**Exercise objective**
Each line from the start of the entries through the line that contains "### Phase 3: Business" should be output exactly, please.
BEGIN Source data
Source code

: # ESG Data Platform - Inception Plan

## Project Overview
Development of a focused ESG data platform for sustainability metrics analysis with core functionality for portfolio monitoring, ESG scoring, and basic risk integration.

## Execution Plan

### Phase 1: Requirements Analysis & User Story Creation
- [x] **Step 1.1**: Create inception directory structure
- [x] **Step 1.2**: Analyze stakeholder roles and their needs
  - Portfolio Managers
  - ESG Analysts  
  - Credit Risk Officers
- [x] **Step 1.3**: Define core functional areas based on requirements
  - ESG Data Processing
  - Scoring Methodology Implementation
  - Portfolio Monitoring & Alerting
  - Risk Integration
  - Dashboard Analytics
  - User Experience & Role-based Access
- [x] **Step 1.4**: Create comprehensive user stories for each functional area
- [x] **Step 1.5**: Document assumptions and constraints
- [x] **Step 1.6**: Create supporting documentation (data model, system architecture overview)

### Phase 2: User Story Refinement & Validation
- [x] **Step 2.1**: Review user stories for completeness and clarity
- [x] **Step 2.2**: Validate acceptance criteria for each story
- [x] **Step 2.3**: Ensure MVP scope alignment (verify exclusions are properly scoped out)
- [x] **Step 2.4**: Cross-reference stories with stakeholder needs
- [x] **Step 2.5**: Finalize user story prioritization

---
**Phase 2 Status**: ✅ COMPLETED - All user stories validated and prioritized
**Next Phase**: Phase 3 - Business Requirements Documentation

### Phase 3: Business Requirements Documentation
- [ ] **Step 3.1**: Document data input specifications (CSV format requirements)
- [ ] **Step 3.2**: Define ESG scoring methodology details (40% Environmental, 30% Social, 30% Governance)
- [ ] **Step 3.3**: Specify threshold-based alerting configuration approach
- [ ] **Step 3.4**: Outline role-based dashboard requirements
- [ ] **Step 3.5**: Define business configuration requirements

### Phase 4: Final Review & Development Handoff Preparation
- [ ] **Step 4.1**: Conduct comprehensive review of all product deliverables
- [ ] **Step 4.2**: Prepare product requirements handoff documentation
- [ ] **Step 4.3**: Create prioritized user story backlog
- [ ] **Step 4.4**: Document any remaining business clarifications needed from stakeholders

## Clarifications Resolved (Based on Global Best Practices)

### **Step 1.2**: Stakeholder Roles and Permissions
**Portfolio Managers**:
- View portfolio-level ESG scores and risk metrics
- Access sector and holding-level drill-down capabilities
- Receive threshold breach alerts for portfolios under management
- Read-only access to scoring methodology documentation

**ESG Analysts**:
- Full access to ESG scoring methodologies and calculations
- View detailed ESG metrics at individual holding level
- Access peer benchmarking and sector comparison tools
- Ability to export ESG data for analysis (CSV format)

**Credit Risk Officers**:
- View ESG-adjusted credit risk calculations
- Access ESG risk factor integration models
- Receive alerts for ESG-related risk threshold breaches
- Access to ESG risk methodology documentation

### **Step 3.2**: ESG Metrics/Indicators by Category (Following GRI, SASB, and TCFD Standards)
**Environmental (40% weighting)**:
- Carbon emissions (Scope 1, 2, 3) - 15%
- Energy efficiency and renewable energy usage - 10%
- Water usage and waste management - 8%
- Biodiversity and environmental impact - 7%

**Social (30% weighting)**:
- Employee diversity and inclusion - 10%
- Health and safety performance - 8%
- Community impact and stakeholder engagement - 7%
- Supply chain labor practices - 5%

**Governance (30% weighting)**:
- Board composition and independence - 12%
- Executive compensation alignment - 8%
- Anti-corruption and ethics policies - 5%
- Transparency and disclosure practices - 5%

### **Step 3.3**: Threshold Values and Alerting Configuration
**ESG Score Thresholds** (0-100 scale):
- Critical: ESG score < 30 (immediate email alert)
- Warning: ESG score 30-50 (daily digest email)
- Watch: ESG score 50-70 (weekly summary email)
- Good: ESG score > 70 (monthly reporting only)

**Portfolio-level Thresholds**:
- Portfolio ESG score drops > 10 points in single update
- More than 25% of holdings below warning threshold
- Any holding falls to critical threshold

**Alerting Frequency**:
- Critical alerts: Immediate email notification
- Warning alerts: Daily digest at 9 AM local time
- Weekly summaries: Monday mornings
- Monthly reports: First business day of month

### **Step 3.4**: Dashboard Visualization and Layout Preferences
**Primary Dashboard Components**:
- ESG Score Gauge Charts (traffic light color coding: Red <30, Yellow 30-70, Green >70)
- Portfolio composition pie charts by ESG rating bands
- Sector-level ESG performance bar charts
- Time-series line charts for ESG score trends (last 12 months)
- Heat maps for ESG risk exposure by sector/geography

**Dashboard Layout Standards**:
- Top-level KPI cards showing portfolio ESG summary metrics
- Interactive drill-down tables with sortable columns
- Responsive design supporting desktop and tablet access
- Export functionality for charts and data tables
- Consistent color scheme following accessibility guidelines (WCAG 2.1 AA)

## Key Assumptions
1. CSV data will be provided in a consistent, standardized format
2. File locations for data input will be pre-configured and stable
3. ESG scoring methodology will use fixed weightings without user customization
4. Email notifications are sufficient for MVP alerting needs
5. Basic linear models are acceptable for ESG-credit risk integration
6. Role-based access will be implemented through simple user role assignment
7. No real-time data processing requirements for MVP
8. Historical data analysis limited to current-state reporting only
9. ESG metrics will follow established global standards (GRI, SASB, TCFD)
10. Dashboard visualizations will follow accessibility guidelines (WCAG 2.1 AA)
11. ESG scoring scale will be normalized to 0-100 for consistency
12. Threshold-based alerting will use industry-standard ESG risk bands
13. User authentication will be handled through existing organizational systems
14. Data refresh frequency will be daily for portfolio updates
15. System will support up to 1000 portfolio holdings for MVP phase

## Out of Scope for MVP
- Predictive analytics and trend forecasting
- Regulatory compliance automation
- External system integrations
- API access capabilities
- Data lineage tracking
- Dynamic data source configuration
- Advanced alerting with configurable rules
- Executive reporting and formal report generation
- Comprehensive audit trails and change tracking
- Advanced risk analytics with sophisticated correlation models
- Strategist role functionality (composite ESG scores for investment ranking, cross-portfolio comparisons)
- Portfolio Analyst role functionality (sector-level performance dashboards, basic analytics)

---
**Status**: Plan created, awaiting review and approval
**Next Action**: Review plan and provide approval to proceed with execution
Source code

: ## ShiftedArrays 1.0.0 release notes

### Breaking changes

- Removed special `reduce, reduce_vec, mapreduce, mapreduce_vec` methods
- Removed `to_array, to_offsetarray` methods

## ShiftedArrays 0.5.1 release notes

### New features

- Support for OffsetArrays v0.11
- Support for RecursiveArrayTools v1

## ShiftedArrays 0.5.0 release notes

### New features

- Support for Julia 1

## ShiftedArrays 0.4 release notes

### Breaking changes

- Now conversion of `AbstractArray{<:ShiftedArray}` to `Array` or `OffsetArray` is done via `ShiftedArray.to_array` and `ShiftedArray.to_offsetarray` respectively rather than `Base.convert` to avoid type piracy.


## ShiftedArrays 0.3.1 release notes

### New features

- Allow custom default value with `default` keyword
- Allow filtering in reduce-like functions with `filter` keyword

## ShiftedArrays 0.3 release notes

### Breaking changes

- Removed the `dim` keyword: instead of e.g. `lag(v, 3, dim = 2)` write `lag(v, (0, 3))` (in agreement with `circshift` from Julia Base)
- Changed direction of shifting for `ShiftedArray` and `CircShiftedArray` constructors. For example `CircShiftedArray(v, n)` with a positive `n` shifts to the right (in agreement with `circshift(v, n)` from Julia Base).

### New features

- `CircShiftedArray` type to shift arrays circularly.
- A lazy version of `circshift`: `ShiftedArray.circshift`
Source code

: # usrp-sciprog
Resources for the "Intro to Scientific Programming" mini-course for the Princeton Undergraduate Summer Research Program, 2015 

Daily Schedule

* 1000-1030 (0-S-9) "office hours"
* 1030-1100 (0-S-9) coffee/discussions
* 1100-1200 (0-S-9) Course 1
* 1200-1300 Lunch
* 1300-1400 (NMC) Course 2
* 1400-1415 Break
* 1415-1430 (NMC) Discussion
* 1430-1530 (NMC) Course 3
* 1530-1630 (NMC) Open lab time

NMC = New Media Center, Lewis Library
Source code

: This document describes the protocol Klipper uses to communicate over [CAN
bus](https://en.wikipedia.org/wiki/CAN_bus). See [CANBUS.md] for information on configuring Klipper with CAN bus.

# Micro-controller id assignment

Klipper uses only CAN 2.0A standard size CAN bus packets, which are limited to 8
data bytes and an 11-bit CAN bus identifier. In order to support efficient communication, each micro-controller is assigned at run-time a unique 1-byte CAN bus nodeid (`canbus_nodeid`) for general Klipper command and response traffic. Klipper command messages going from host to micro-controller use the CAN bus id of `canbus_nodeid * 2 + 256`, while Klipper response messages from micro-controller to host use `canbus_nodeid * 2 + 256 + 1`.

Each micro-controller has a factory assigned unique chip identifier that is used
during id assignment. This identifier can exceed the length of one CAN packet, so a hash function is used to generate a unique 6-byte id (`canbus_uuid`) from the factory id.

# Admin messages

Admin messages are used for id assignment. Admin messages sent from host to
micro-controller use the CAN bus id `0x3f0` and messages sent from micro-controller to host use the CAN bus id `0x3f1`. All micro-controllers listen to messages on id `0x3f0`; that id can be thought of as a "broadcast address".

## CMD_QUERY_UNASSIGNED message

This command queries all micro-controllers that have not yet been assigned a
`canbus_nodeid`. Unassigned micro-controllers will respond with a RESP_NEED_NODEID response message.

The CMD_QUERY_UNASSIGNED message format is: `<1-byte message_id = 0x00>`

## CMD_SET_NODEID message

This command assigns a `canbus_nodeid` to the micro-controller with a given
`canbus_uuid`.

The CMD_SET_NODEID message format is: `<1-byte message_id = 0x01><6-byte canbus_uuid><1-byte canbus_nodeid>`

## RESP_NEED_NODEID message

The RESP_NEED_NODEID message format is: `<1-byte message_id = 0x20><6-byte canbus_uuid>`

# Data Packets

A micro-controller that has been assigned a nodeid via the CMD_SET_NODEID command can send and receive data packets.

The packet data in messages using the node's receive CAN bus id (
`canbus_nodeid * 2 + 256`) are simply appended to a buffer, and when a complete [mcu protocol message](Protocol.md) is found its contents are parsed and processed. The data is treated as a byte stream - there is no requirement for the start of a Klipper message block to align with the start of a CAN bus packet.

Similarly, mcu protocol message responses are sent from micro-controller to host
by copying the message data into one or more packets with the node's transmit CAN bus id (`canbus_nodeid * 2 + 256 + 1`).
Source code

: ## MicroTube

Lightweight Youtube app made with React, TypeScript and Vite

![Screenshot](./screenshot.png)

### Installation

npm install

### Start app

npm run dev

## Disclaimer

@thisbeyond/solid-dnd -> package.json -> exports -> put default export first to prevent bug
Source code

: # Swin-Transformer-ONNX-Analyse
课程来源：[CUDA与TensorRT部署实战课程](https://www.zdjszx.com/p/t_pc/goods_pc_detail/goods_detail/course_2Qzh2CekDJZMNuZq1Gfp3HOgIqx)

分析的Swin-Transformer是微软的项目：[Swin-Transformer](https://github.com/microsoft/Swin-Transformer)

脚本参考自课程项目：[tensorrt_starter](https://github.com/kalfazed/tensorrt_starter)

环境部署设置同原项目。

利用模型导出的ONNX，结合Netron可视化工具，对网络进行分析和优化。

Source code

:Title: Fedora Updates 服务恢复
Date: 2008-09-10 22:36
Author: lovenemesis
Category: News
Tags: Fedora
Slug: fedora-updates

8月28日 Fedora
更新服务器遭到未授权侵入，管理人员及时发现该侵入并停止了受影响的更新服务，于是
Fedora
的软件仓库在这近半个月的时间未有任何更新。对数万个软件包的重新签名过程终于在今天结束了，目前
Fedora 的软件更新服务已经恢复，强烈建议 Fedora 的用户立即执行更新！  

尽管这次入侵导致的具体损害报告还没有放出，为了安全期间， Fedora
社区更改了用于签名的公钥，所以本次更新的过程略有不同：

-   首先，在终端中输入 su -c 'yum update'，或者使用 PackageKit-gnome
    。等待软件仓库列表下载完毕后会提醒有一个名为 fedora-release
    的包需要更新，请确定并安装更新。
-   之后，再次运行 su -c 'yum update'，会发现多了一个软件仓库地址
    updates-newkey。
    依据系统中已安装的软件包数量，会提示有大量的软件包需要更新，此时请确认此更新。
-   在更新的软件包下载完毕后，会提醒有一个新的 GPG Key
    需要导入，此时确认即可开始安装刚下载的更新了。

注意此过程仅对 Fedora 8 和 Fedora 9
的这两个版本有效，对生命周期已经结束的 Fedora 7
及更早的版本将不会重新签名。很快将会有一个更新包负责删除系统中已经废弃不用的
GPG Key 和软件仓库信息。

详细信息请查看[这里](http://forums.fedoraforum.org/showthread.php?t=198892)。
END Source data
**Task solution**
Source code

: # ESG Data Platform - Inception Plan

## Project Overview
Development of a focused ESG data platform for sustainability metrics analysis with core functionality for portfolio monitoring, ESG scoring, and basic risk integration.

## Execution Plan

### Phase 1: Requirements Analysis & User Story Creation
- [x] **Step 1.1**: Create inception directory structure
- [x] **Step 1.2**: Analyze stakeholder roles and their needs
  - Portfolio Managers
  - ESG Analysts  
  - Credit Risk Officers
- [x] **Step 1.3**: Define core functional areas based on requirements
  - ESG Data Processing
  - Scoring Methodology Implementation
  - Portfolio Monitoring & Alerting
  - Risk Integration
  - Dashboard Analytics
  - User Experience & Role-based Access
- [x] **Step 1.4**: Create comprehensive user stories for each functional area
- [x] **Step 1.5**: Document assumptions and constraints
- [x] **Step 1.6**: Create supporting documentation (data model, system architecture overview)

### Phase 2: User Story Refinement & Validation
- [x] **Step 2.1**: Review user stories for completeness and clarity
- [x] **Step 2.2**: Validate acceptance criteria for each story
- [x] **Step 2.3**: Ensure MVP scope alignment (verify exclusions are properly scoped out)
- [x] **Step 2.4**: Cross-reference stories with stakeholder needs
- [x] **Step 2.5**: Finalize user story prioritization

---
**Phase 2 Status**: ✅ COMPLETED - All user stories validated and prioritized
**Next Phase**: Phase 3 - Business Requirements Documentation

### Phase 3: Business Requirements Documentation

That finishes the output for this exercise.